William memberi catatan, secara teknikal pola long legged hammer dapat membawa respons positif pelaku pasar yang mengharapkan terjadinya rebound. Namun, penguatan masih harus diuji terlebih dahulu di area resisten psikologis 7.000-an.
"Sehingga untuk hari ini, IHSG memiliki peluang untuk rebound terbatas dengan resistance yang diuji adalah pada 7.000–7.060. Jika penguatan masih terbatas di area ini dan mulai melemah kembali, maka arah tren IHSG masih melemah," tuturnya.
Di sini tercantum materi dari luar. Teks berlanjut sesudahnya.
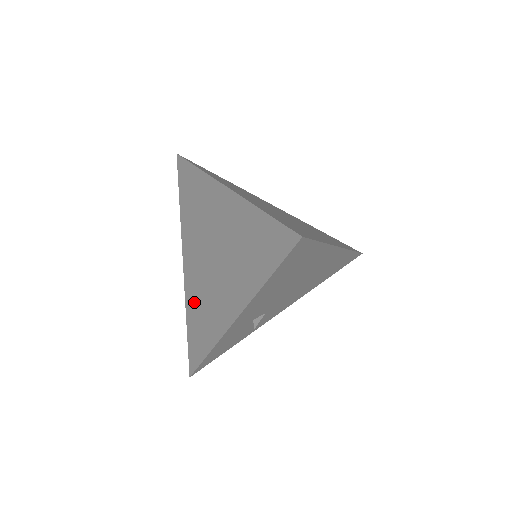
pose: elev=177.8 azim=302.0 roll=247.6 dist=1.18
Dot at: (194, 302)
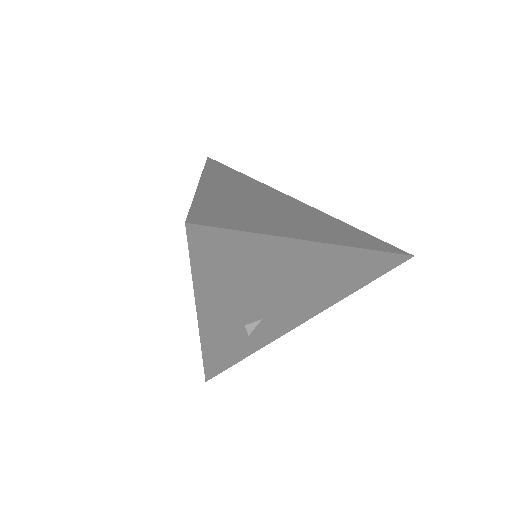
Dot at: occluded
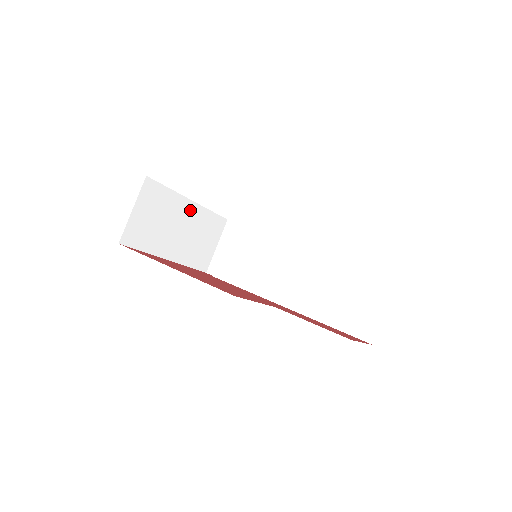
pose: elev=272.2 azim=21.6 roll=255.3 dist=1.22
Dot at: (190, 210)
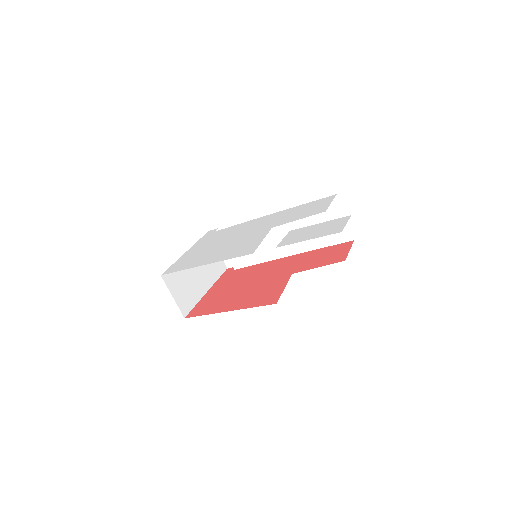
Dot at: occluded
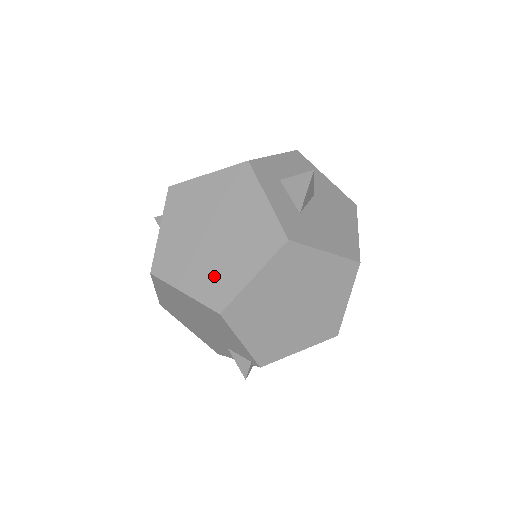
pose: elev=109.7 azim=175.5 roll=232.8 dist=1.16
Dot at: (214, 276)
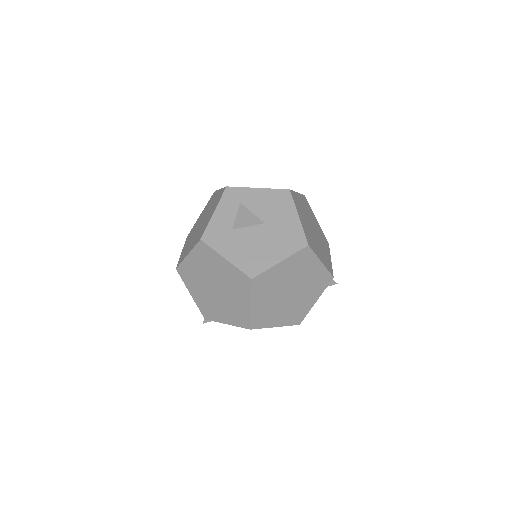
Dot at: (187, 248)
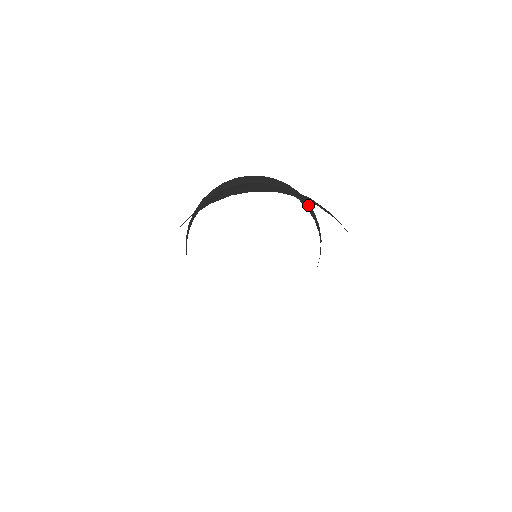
Sementara itu, secara garis besar fundamental makro dalam negeri terbilang cukup positif, di mana pertumbuhan ekonomi hingga kuartal I tahun ini mencapai 5,01 persen secara tahunan (yoy). Tetapi, data Badan Pusat Statistik (BPS) menunjukkan inflasi RI pada April 2022 naik sebesar 0,95 persen secara bulanan (mtm), menjadi yang tertinggi sejak Januari 2017, sedangkan secara yoy, inflasi RI melejit 3,47 persen atau terbesar sejak Agustus 2019.
Lonjakan harga bahan pokok seperti minyak goreng, bensin, daging ayam ras, hingga tarif angkutan udara menjadi penyumbang utama inflasi RI.